In 2004, Natalia Konsistorum published, in Russian, Nikolai Karlovich Medtner: Portrait of a Composer (ISBN 3-89487-500-3). The book is available in a German translation by Christoph Flamm and is notable for the two CDs it contains with original recordings of a variety of Medtner's works.
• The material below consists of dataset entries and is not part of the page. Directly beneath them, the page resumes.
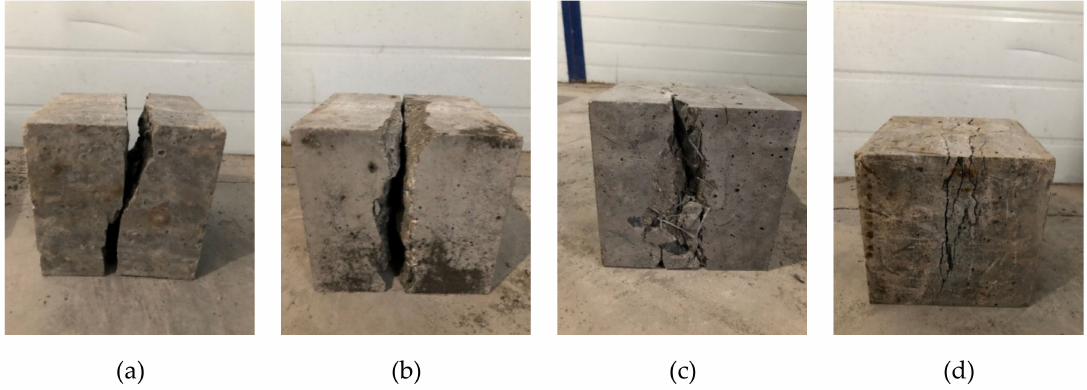
Figure 6. Failure pattern of concrete. ( a ) Reference concrete (RC); ( b ) MgO concrete (MC); ( c ) Steel fiber reinforced concrete (SFRC); ( d ) Steel fiber reinforced MgO concrete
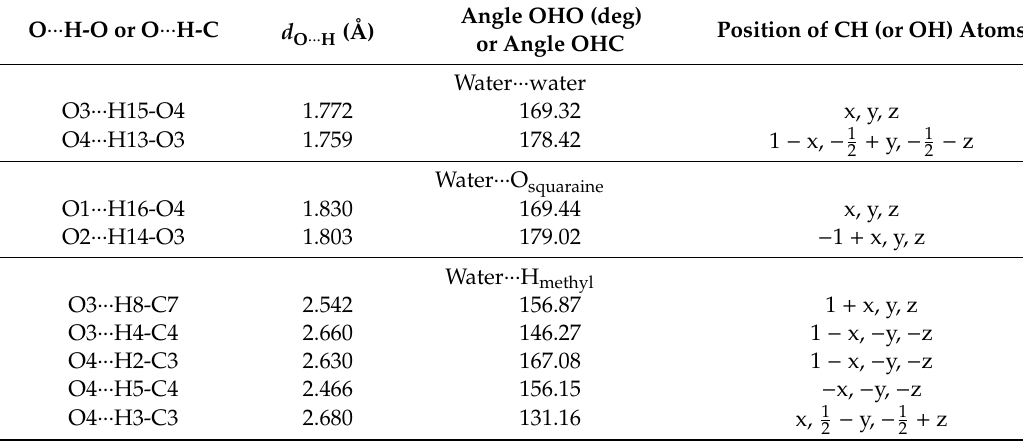
Table 5. Short a water contacts b in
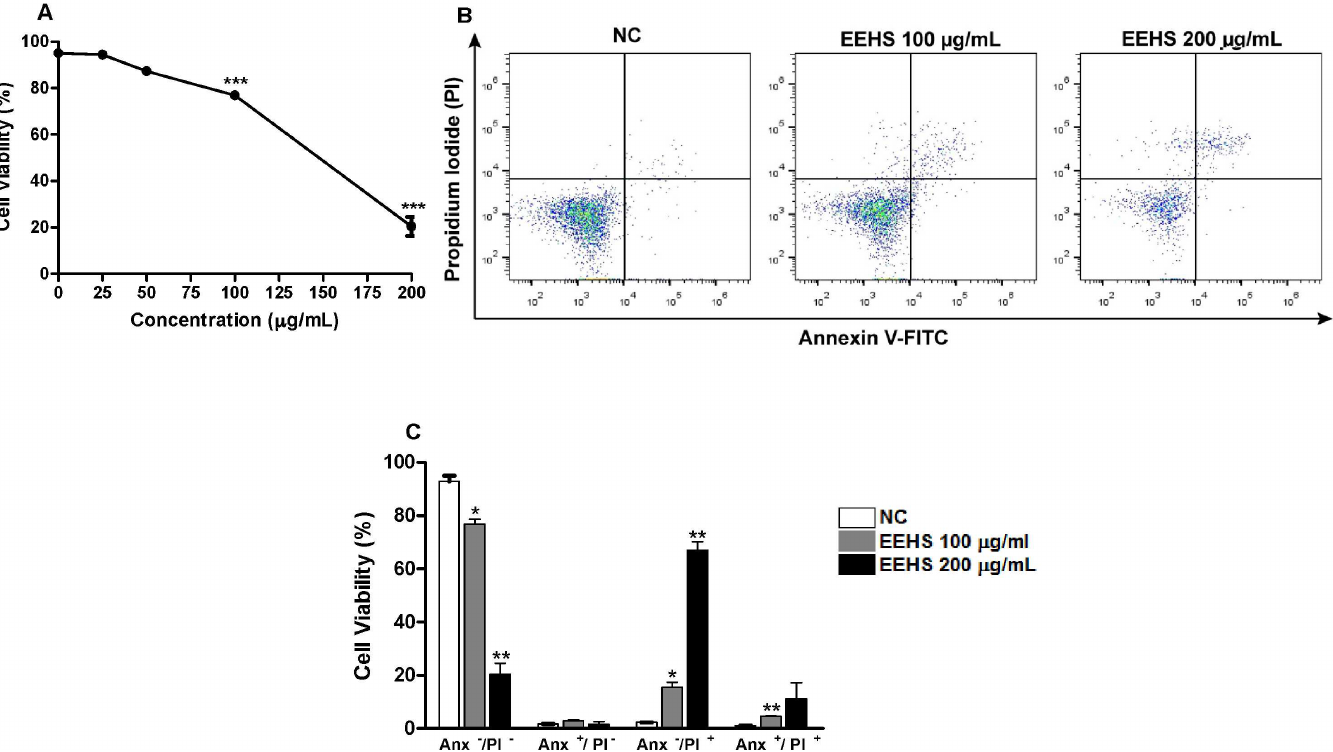
Fig 5. Cytotoxic activity of the EEHS in the acute myeloid leukemia cell line Kasumi-1. (A) Concentration-response curve (25–200 μ g/mL). (B) Dot plots indicating the flow cytometry data of cells stainedwith propidiumiodide(PI) and annexin-V-FITC (An) treated with a negativecontrol (NC), 100 μ g/mL of the EEHS or 200 μ g/mL of the EEHS. The lower left quadrantshows viablecells (An – /PI – ); the lower right quadrant shows apoptotic cells (An + /PI – ); the upper left quadrantshows cells undergoingnecrosis (An – /PI + ); and the upper right quadrantshows cells in late apoptosis(An + /PI + ). (C) Percentage of cell death obtainedfrom dot plots of cells treated with NC, 100 μ g/mL of the EEHS, or 200 μ g/mL of the EEHS. * P < 0.05, ** P < 0.01 and *** P < 0.001 when the treated groupswere comparedwith the control group.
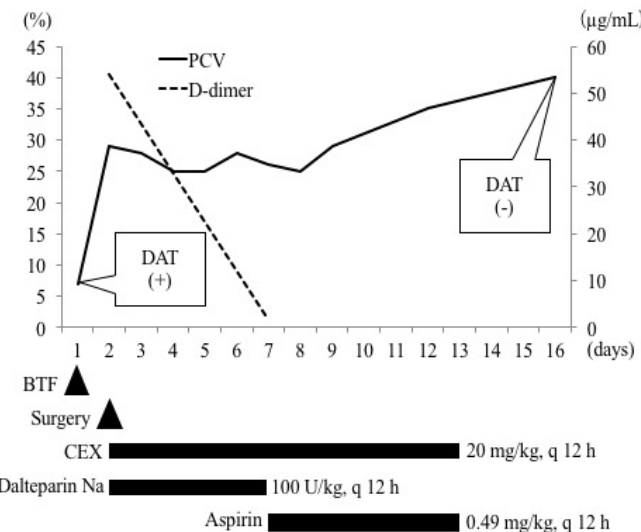
Figure 3. Results of changes in packed cell volume (PCV), Coombs test, D-dimer concentration, and administered drugs. DAT = direct antiglobulin test; BTF = blood transfusion; CEX = cephalexin.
There have been numerous dissertations on Medtner's music. One of the most influential is Der russische Komponist Nikolaj Metner : Studien und Materialien by Christoph Flamm. Originally presented as the author's Ph.D thesis (Heidelberg, 1995), it was published by Kuhn (ISBN 3-928864-24-6, 1995, out of print). It includes letters, reviews and other documents in German, Russian, English and French, a bibliography and partial discography. Wendelin Bitzan's dissertation "The Sonata as an Ageless Principle" (Vienna, 2019, available in open access) was written under guidance from Flamm and presents in-depth analyses of Medtner's sonatas and their historical and aesthetic contexts.

In 2003, David J. Skvorak wrote a doctoral thesis Thematic unity in Nicolas Medtner's works for piano : Skazki, sonatas, and piano quintet at the University of Cincinnati, published by UMI. It contains theoretical analyses of several of Medtner's works.

== Adaptations and citations ==
Bart Berman composed Variations and Fugue based on the theme in Medtner's Theme with Variations, Op. 55 in 2009.
The author Philip Pullman declared Medtner as his favourite composer during a short interview available on the BBC website in September 2011.